One scenario is to store the conflicting records in a linked list, so that the hash value points to the linked list, which is called the Open hashing:

Open hashing

When we search, we first find the linked list according to the hash value, and then iterate through the list of search links according to the key value until we find the record. We can use other data structures instead of linked lists.

Open hashing need to use pointers. There are times when we want to avoid using pointers to preserve the advantages of random storage, so we use closed hashing to resolve conflicts.

Closed hashing

In this case, we put the record into the array. When there is a conflict, we place the conflict record in the array where it is still idle, and then the Oaamb is hashed to 480 bits after the middle Obama is inserted. But because 480 is occupied, Oaamb detects the next idle position (by adding 1 to the hash value) and recording.

The key to closed hashing is how to detect the next position. The above is the hash value plus 1. But there can be other ways. In summary, at the time of the first I, we should detect position (i) = (h (x) + f (i))% hashsize position.

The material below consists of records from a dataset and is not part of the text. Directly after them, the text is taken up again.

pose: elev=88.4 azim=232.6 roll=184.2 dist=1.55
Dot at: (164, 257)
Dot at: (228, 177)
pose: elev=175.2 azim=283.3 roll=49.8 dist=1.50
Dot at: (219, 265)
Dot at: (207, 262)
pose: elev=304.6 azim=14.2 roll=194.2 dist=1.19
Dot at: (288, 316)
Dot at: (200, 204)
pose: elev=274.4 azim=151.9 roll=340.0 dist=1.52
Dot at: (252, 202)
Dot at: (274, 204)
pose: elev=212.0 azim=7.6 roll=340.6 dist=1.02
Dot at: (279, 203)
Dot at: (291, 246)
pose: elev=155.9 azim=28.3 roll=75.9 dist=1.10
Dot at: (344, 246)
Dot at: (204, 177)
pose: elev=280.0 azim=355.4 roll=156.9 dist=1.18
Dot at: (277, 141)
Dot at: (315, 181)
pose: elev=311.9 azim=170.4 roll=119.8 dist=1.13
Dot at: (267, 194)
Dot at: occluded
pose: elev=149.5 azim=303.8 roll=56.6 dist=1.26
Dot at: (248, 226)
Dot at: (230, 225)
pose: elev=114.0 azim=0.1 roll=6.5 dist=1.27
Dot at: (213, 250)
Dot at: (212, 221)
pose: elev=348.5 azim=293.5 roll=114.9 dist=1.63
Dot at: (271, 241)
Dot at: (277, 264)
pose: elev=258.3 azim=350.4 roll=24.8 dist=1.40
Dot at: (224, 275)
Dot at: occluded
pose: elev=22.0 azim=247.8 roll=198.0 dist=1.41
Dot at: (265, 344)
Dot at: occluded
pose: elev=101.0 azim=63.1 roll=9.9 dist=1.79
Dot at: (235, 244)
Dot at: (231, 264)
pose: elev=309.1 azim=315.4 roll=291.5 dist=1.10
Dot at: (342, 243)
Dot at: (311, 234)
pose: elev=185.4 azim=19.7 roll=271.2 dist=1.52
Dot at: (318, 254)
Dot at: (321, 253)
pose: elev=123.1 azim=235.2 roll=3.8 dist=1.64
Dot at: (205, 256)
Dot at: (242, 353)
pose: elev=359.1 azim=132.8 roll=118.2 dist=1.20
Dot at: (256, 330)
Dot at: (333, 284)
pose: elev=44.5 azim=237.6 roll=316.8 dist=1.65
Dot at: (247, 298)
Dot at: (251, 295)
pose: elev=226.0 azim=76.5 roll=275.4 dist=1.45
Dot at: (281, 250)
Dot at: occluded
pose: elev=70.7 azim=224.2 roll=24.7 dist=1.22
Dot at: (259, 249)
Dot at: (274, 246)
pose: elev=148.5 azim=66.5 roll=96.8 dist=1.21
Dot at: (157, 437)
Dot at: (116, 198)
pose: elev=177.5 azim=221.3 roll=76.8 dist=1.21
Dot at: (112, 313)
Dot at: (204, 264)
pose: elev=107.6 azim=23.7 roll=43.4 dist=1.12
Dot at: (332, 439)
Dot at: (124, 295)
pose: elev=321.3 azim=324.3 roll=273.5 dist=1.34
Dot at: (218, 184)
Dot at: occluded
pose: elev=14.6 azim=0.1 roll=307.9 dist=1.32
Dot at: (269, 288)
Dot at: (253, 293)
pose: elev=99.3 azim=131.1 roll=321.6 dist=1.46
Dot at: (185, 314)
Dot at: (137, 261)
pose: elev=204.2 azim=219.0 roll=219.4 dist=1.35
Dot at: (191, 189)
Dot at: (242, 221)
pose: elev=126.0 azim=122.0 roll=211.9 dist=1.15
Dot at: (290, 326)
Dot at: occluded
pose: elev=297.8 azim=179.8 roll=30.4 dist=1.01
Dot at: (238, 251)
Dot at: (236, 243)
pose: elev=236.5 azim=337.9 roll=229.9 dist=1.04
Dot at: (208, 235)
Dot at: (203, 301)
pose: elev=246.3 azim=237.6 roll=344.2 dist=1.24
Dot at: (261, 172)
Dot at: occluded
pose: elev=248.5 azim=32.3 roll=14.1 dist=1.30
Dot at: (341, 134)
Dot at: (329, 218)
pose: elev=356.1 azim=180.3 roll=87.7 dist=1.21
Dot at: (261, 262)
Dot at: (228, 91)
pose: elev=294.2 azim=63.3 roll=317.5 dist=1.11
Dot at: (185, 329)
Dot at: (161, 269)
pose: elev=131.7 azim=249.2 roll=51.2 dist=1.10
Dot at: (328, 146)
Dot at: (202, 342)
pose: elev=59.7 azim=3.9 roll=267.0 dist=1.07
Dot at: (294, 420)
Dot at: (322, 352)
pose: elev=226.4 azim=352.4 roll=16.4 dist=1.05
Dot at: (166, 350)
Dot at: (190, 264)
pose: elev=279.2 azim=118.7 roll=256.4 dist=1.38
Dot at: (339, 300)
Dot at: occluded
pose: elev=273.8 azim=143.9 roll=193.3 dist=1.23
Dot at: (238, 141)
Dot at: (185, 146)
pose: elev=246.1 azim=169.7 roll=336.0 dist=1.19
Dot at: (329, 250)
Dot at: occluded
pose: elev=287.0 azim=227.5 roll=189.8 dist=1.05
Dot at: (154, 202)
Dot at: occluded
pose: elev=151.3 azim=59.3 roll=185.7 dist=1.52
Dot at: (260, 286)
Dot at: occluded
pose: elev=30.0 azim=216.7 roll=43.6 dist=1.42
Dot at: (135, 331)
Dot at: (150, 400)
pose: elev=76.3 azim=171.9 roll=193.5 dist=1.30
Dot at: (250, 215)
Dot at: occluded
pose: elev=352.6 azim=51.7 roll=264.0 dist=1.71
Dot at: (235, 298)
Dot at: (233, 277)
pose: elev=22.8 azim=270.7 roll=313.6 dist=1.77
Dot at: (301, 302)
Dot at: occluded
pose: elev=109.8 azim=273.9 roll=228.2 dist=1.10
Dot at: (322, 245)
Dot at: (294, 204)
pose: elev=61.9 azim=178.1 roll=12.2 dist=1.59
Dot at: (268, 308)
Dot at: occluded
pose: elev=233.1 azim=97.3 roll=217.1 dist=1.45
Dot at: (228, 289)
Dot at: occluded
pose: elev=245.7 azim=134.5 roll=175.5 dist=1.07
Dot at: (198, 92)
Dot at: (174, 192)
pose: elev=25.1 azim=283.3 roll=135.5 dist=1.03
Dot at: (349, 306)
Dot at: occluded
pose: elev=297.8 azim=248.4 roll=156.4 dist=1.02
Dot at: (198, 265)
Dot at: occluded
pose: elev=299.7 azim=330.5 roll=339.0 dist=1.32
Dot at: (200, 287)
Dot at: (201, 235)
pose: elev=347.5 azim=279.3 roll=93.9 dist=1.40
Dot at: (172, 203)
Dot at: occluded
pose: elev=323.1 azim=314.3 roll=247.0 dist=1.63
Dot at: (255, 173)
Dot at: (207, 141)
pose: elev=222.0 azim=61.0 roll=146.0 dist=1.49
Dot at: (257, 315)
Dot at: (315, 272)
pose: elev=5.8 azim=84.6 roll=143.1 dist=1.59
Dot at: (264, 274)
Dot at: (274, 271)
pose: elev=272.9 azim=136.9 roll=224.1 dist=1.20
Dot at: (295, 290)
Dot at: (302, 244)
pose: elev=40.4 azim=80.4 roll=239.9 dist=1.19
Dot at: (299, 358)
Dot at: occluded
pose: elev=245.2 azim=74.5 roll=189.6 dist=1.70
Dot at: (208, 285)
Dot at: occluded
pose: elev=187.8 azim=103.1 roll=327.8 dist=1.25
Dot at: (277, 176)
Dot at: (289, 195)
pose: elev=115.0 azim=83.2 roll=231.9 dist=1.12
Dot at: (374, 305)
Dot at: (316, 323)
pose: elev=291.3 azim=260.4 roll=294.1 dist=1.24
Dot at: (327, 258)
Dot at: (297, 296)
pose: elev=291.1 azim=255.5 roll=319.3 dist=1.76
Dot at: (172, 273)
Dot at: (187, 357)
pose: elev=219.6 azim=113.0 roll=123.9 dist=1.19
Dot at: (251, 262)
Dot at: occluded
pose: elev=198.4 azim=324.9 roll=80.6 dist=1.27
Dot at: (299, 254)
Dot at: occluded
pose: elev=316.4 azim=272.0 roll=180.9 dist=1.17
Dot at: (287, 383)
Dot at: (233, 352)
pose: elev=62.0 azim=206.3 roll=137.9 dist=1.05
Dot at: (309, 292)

The value of the hash is added to 1, which is equivalent to setting f (i) = 1. When we are searching, we can use position (i) to detect where the record might appear until the record is found.

(f (i) choice will bring different results, no further in depth here)

If the array is full, then closed hashing need to do many more probes to find the empty space. This will greatly reduce the efficiency of insertions and searches. In this case, you need to increase the hashsize and put the original records into the new larger array. Such operations are called rehashing.

Http://www.cnblogs.com/vamei/archive/2013/03/24/2970339.html

hash+ linked List

Contact Us

The content source of this page is from Internet, which doesn't represent Alibaba Cloud's opinion; products and services mentioned on that page don't have any relationship with Alibaba Cloud. If the content of the page makes you feel confusing, please write us an email, we will handle the problem within 5 days after receiving your email.

If you find any instances of plagiarism from the community, please send an email to: info-contact@alibabacloud.com and provide relevant evidence. A staff member will contact you within 5 working days.

A Free Trial That Lets You Build Big!

Start building with 50+ products and up to 12 months usage for Elastic Compute Service

  • Sales Support

    1 on 1 presale consultation

  • After-Sales Support

    24/7 Technical Support 6 Free Tickets per Quarter Faster Response

  • Alibaba Cloud offers highly flexible support services tailored to meet your exact needs.